→ **Task to carry out**
Convert the items below into a two-column CSV with the headers instruction and transcription, giving one row per request with its text and its answer. Quote each field, replace line breaks with spaces, and omit the pictures.
---- Records to process
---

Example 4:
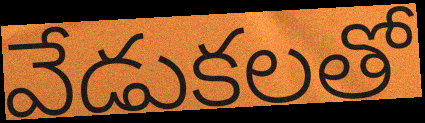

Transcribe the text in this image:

వేడుకలతో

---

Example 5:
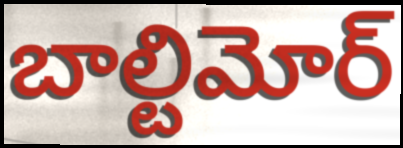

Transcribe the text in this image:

బాల్టిమోర్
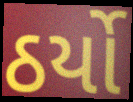
ઠર્યો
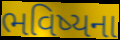
ભવિષ્યના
--------
→ **Finished answer**
instruction,transcription
"--- Example 4: Transcribe the text in this image:","వేడుకలతో"
"--- Example 5: Transcribe the text in this image:","బాల్టిమోర్ ઠર્યો ભવિષ્યના"